Exercise brief | Without the pictures, write out all the lines below exactly as they appear.

Data block |
+++
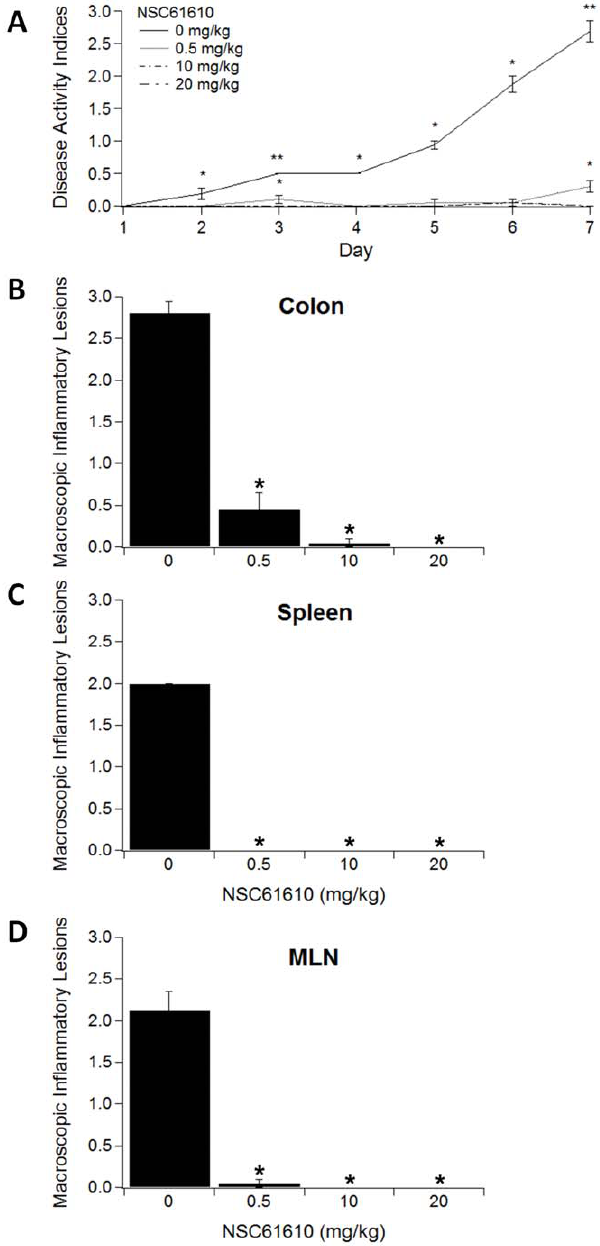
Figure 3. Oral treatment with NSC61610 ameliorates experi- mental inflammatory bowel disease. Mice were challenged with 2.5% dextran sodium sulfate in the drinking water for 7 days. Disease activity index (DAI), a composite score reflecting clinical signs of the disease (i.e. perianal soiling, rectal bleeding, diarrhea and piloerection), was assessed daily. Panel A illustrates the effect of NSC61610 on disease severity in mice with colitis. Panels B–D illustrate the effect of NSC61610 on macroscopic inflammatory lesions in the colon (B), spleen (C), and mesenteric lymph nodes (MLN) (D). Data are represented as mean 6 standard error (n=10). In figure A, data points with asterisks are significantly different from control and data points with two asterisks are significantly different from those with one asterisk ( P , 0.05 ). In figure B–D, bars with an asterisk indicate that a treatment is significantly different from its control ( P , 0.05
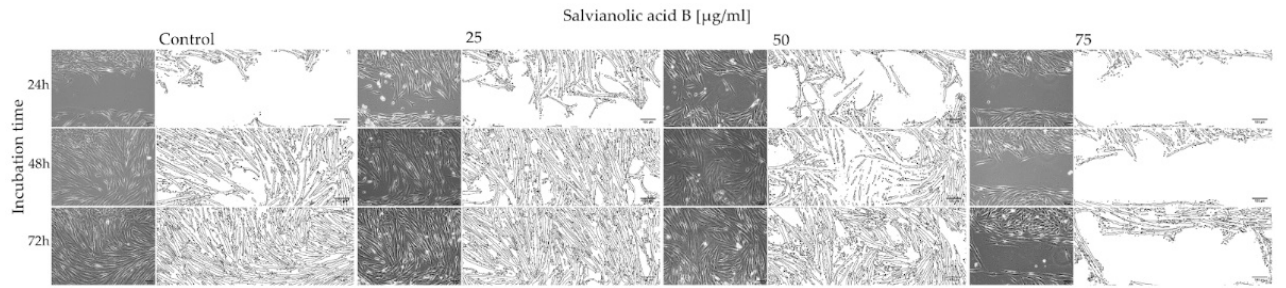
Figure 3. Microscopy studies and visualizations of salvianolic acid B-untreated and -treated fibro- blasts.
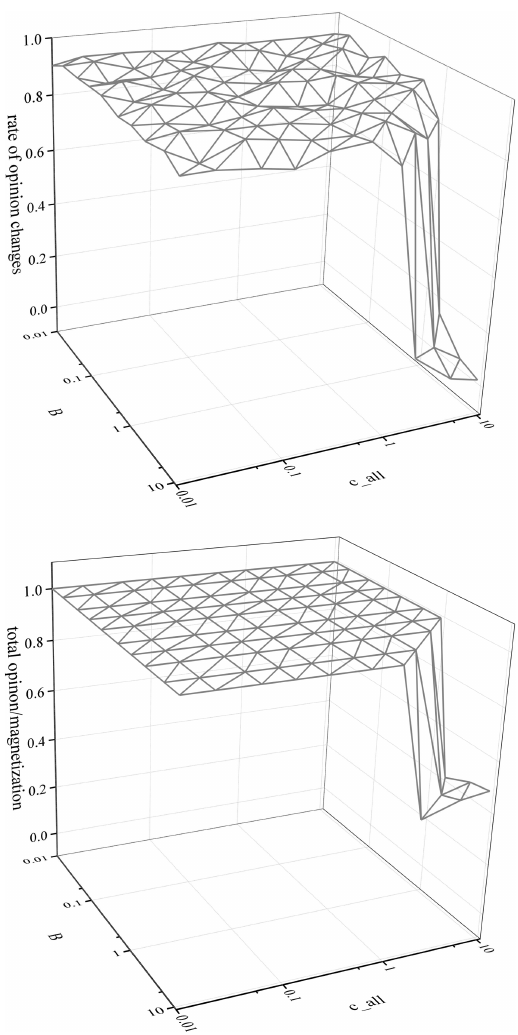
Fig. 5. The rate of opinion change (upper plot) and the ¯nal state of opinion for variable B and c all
+++
Answer to the problem |
Figure 3. Oral treatment with NSC61610 ameliorates experi- mental inflammatory bowel disease. Mice were challenged with 2.5% dextran sodium sulfate in the drinking water for 7 days. Disease activity index (DAI), a composite score reflecting clinical signs of the disease (i.e. perianal soiling, rectal bleeding, diarrhea and piloerection), was assessed daily. Panel A illustrates the effect of NSC61610 on disease severity in mice with colitis. Panels B–D illustrate the effect of NSC61610 on macroscopic inflammatory lesions in the colon (B), spleen (C), and mesenteric lymph nodes (MLN) (D). Data are represented as mean 6 standard error (n=10). In figure A, data points with asterisks are significantly different from control and data points with two asterisks are significantly different from those with one asterisk ( P , 0.05 ). In figure B–D, bars with an asterisk indicate that a treatment is significantly different from its control ( P , 0.05
Figure 3. Microscopy studies and visualizations of salvianolic acid B-untreated and -treated fibro- blasts.
Fig. 5. The rate of opinion change (upper plot) and the ¯nal state of opinion for variable B and c all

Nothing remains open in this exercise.